„Being at home in the world” – unter diesem Motto spricht Gert Biesta hier in rund 30 Minuten über Bildung. Das Video ist fünf Jahre alt, die Themen aber aktuell, und obschon von Kindern und Jugendlichen sowie von der Schule die Rede ist, lässt sich doch vieles von dem, was Biesta sagt, so meine Einschätzung, auch für die Hochschule nutzen. Es ist ein grundsätzlicher Vortrag über, ich sage mal, Bildungsziele, und es finden sich zahlreiche Anknüpfungspunkte zu Konzepten auch aus der deutschsprachigen Bildungstheorie.
Der Beitrag thematisiert einige recht grundlegende Dinge: Der Wunsch bzw. die Erwartung, Bildungsprozess zu steuern und zu kontrollieren, so Biesta, sei letztlich infantil, weil man damit leugnet, wie die Bildungsrealität aussieht. Messen, vergleichen, Rangreihen bilden (Rankings) – viele Erziehungswissenschaftler sprechen diesem Ziel einen tieferen Sinn ab und reagieren darauf mit einem Plädoyer für Lernendenzentrierung, Personalisierung und Flexibilisierung und für eine Rolle des Lehrenden als Lernbegleiter. Das aber sei am Ende ebenso infantil: Zum einen laufe auf es (von den Lernenden aus betrachtet) auf einen „egological way of being“ hinaus. Zum anderen verkenne das die wichtige Rolle des Lehrenden als jemanden, der nicht Macht, sondern Autorität haben sollte, um Lernenden zu helfen, in einer erwachsenen Form in der Welt zu sein bzw. den Wunsch eben dazu auszubilden. Dazu gehöre unter anderem (dies kommt im Vortrag am Schluss), sich über seine eigenen Wünsche klar zu werden: Nicht alles, was Lernende gerade wünschen, sei ein guter Ratgeber für Lehrentscheidungen.
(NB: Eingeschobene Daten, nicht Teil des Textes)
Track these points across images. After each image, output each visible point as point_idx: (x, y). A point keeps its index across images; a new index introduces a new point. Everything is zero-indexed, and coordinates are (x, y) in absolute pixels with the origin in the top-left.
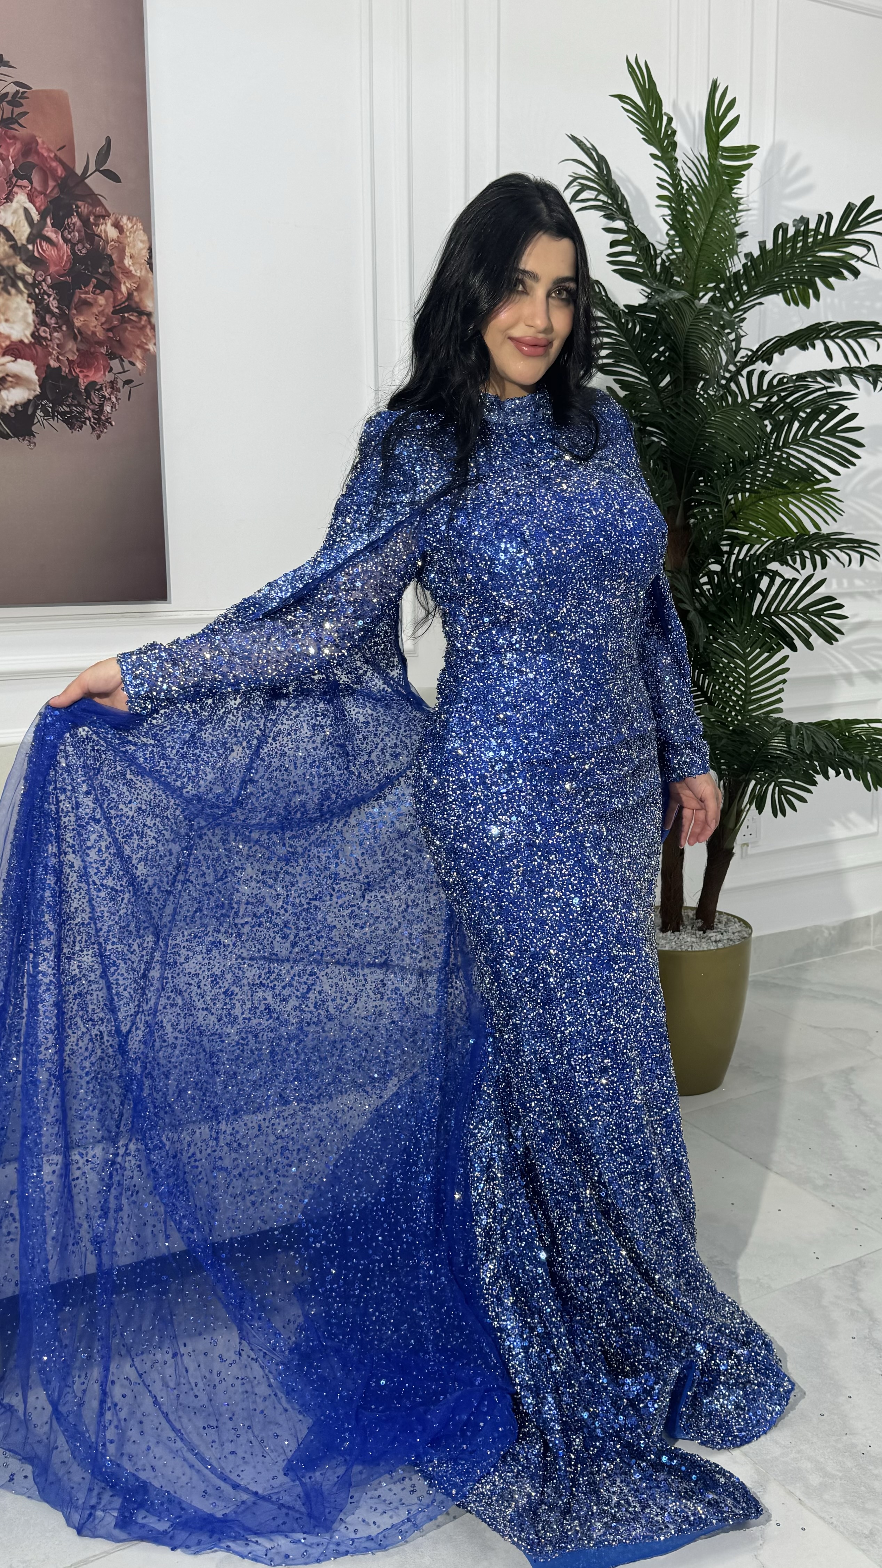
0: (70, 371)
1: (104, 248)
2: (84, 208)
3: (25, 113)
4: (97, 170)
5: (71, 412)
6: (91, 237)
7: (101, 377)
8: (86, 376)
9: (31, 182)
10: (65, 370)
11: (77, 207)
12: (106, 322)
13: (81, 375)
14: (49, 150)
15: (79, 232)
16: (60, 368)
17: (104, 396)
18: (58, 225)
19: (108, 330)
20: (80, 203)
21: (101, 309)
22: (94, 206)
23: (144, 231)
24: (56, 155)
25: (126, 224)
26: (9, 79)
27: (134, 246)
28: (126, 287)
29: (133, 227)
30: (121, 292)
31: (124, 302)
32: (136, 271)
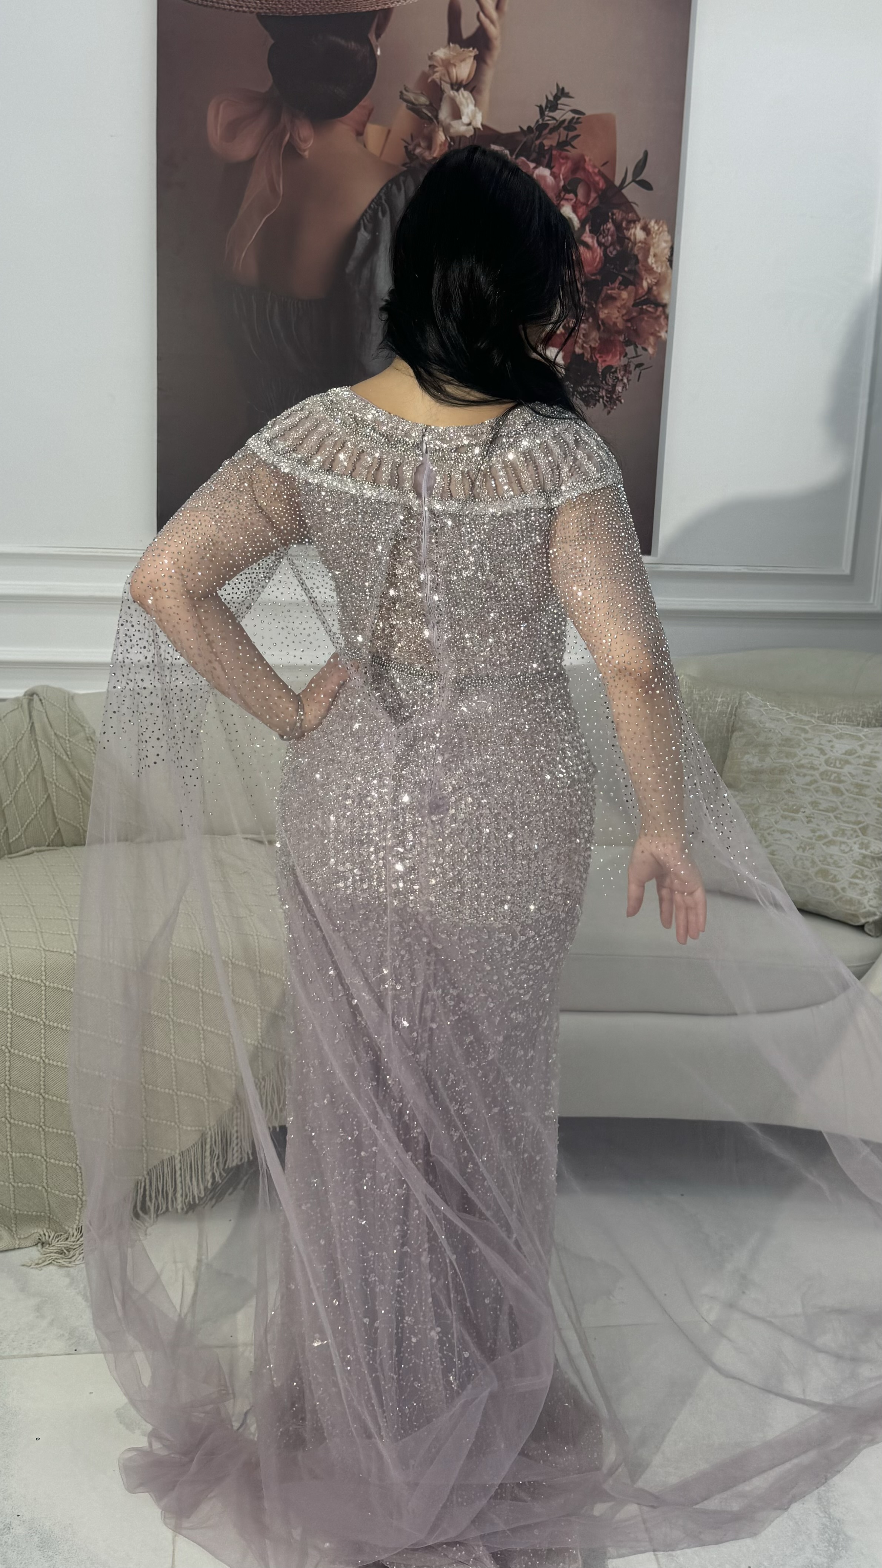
0: (591, 357)
1: (632, 249)
2: (618, 215)
3: (579, 135)
4: (633, 181)
5: (589, 391)
6: (621, 239)
7: (616, 361)
8: (605, 361)
9: (576, 195)
10: (587, 356)
11: (613, 214)
12: (626, 314)
13: (600, 360)
14: (594, 167)
15: (612, 236)
16: (583, 354)
17: (617, 378)
18: (595, 231)
19: (627, 321)
20: (615, 211)
21: (623, 302)
22: (627, 213)
23: (669, 232)
24: (599, 171)
25: (654, 227)
26: (568, 108)
27: (658, 246)
28: (648, 282)
29: (659, 229)
30: (642, 287)
31: (644, 296)
32: (657, 268)
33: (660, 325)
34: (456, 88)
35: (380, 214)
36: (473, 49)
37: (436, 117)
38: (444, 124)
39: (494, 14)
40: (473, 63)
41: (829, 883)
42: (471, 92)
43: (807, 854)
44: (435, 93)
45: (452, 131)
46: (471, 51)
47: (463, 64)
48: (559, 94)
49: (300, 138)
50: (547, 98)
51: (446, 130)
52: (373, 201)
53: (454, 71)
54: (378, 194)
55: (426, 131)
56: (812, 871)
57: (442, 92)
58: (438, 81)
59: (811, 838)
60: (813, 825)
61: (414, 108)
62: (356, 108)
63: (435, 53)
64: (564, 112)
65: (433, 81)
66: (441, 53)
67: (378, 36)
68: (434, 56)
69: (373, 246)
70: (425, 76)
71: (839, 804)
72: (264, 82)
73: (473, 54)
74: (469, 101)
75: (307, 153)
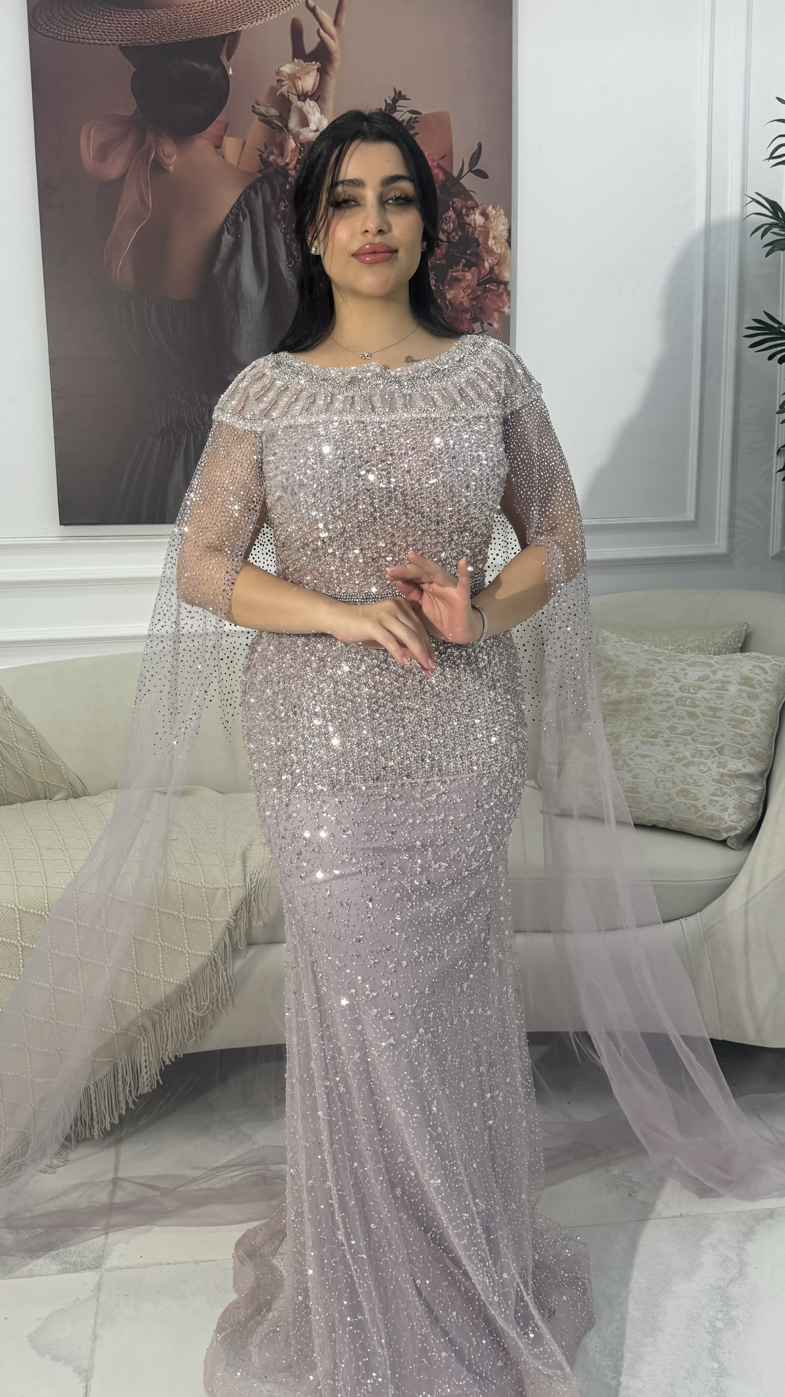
1: (473, 233)
2: (458, 203)
4: (470, 171)
6: (462, 225)
11: (453, 203)
12: (471, 293)
15: (453, 223)
19: (473, 299)
20: (455, 199)
21: (468, 283)
22: (466, 200)
23: (505, 215)
24: (438, 164)
25: (491, 212)
26: (406, 109)
27: (497, 229)
28: (489, 263)
29: (496, 213)
30: (485, 268)
31: (487, 275)
32: (497, 249)
33: (503, 301)
34: (302, 99)
35: (241, 218)
36: (316, 62)
37: (286, 126)
38: (293, 132)
39: (333, 30)
40: (317, 75)
41: (691, 802)
42: (316, 101)
43: (667, 776)
44: (284, 105)
45: (301, 137)
46: (314, 65)
47: (307, 77)
48: (397, 98)
49: (164, 155)
50: (386, 101)
51: (296, 138)
52: (234, 206)
53: (299, 84)
54: (238, 200)
55: (277, 140)
56: (674, 791)
57: (290, 103)
58: (286, 94)
59: (671, 761)
60: (672, 749)
61: (265, 119)
62: (214, 124)
63: (281, 69)
64: (403, 113)
65: (282, 94)
66: (287, 69)
67: (229, 58)
68: (281, 71)
69: (236, 247)
70: (273, 90)
71: (696, 728)
72: (128, 106)
73: (316, 67)
74: (315, 109)
75: (171, 168)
Lehrende hätten die Aufgabe, dazu beizutragen, dass man innehalte und sich fragt (interruption): Ist das, was ich wünsche, auch wünschenswert (für mich, für andere, für unseren Planeten)? – übrigens eine höchst relevante Frage auch im Kontext der derzeitigen Nachhaltigkeitsdiskussion.
Wer Biestas Buch „The rediscovery of teaching“ kennt (für einen kürzeren Einblick ist auch dieser Text hier geeignet), weiß natürlich, dass er einen dritten Weg zwischen Lehrenden- und Lernendenzentrierung favorisiert: eine „world centered tradition“ (die, so meine ich, viel mit Klafkis kategorialer Bildung zu tun hat). Mit dieser Tradition ist zum einen vereinbar, dass Menschen immer Anfänger sind, also etwas anfangen, diesen Anfang aber auch mit der Welt in Verbindung bringen müssten, denn sonst bleibt man nur auf sich bezogen. Zum anderen lässt sich hier der Wert der Einzigartigkeit eines jeden andocken, wobei Einzigartigkeit nichts ist, was man besitzt, sondern was man tut.
Biesta thematisiert schließlich auch den Widerstand in Bildungsprozessen: Wenn man andere nicht von eigenen Ideen überzeugen kann oder daran scheitert, etwas umzusetzen, dann komme es darauf an, weder mit dem Kopf durch die Wand zu wollen (und etwas in der Welt dabei zu zerstören) noch sich resigniert zurückzuziehen (und am Ende sich selbst zu zerstören), sondern einen Mittelweg zu finden, den Dialog zu suchen und zu erkennen: „the world is trying to teach you something“.